START Data for review
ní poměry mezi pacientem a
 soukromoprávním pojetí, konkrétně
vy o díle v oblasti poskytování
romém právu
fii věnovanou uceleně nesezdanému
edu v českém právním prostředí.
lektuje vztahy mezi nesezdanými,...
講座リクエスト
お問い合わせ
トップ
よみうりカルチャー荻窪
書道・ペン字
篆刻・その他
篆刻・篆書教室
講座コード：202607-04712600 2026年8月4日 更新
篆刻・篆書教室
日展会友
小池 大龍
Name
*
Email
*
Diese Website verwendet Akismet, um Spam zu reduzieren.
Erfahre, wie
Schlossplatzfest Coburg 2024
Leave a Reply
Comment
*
END Data for review
START Data for review
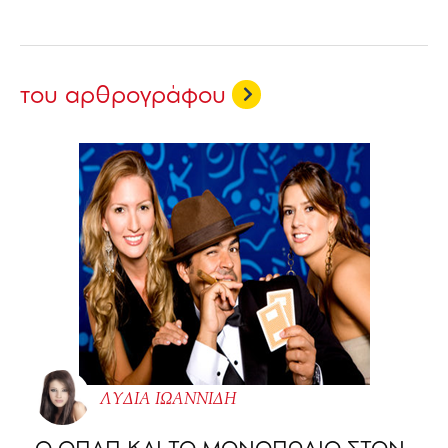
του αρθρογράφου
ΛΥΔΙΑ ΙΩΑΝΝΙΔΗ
END Data for review
START Data for review
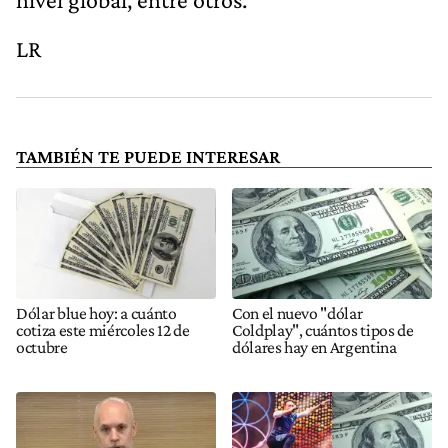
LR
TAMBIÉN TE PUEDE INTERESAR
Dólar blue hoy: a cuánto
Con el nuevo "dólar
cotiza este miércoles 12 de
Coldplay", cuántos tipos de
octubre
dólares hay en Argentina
END Data for review
* **Description of the task**
Reproduce the data above word for word, starting with the line that contains "ní poměry mezi pacientem a" and going on through the line that contains "Erfahre, wie".

* **Final answer**
ní poměry mezi pacientem a
 soukromoprávním pojetí, konkrétně
vy o díle v oblasti poskytování
romém právu
fii věnovanou uceleně nesezdanému
edu v českém právním prostředí.
lektuje vztahy mezi nesezdanými,...
講座リクエスト
お問い合わせ
トップ
よみうりカルチャー荻窪
書道・ペン字
篆刻・その他
篆刻・篆書教室
講座コード：202607-04712600 2026年8月4日 更新
篆刻・篆書教室
日展会友
小池 大龍
Name
*
Email
*
Diese Website verwendet Akismet, um Spam zu reduzieren.
Erfahre, wie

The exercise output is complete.